Properties and Composition of the Core: The Outer Core and The Inner Core
Scientists have explored and analyzed the internal structure of the Earth based on observations of topographical features, the study of underwater depth or bathymetry, observations of rock in outcrop, analysis of samples brought to the surface by volcanic activities, analysis of seismic waves, and measurements of gravitational and magnetic fields.
Note that the core has two separate and more specific structures. Each has its own properties. Take note of the following:
• Properties of the Outer Core: Analysis of the seismic waves that pass through the Earth and other measurements have revealed that the outer core is liquid. Note that these waves are not transmitted to this internal structure and scientists believe that there is not enough pressure to keep it solid.

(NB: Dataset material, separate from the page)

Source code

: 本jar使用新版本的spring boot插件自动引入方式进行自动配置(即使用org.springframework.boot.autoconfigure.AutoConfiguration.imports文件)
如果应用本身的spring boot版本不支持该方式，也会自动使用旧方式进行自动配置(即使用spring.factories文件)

Estimates also reveal that its temperature ranges between 2700 to 4200 degrees Celsius. The fluid state of the structure also causes convection currents that are responsible for generating the magnetic field of the Earth.
• Properties of the Inner Core: The inner core is solid and it influences the fluid and electric currents generated in the outer core and thus, the generation of the magnetic field of the Earth. It has an estimated radius of 1221 kilometers and represents about 19 percent of the total radius of the Earth. The estimated temperature is between 5100 and 5400 degrees Celsius with pressure ranging in from 330 to 360 gigapascals and a density of about 13.0 kg/L at the center and 12.8 kg/L at the surface.
There is no exact way for scientists to accurately determine the composition of the core. There is an accepted but still debated theory that both its outer and inner parts are made of an iron-nickel alloy. This theory also explains how the magnetic fields of the Earth are generated from its innermost mechanical structure.
Note that the theory is largely based on the relative presence of different chemical elements in the Solar System, as well as the established theory of planetary formation, and in consideration of the limitations inferred from the chemistry of the volume of the Earth.
It is also worth mentioning that the density of the outer core tells that it is not made up of iron or an iron-nickel alloy. Both iron and iron-nickel alloys have higher densities. This leads scientists to hypothesize that it is also composed of light elements with low atomic numbers such as oxygen, silicon, and sulfur. The same has been hypothesized for the inner core.
The prevailing theory that iron is the main element that constitutes the core comes from two notable arguments: iron is the only element that closely matches its seismic properties, and this element is sufficiently abundant in the universe.
Understanding Why The Core Is Hot: Temperature From The Deep Earth
Scientists derive their estimates of the temperature of the innermost structure of the Earth from the known melting behavior of iron at ultrahigh pressures.
However, to understand why the core is hot, it is important to underscore the three sources of heat from the deep earth:
• Leftover heat from planetary formation;
• Frictional heating resulting from the liquid core solidifying near the boundary of the inner core or denser material sinking to the center of the planet; and
• Heat from the decay of radioactive elements.
Note that the formation of Earth is characterized primarily by the collision of rouge objects in space billions of years ago. When large objects collide, they generate large amounts of heat. A large amount of this heat is retained. The heat emanating from the deep Earth represents a longstanding and ongoing part of the entire cooling-off process.
The Earth is essentially cooling from the inside out. It also takes a long time for this heat to escape from the innermost part and move to the outer layers.
Contributing to this primordial leftover heat is the descent of dense material to the innermost part of the Earth. This process can generate heat of up to 1650 degrees Celsius. Radioactive heating is another source of heat but its accurate contribution remains unknown.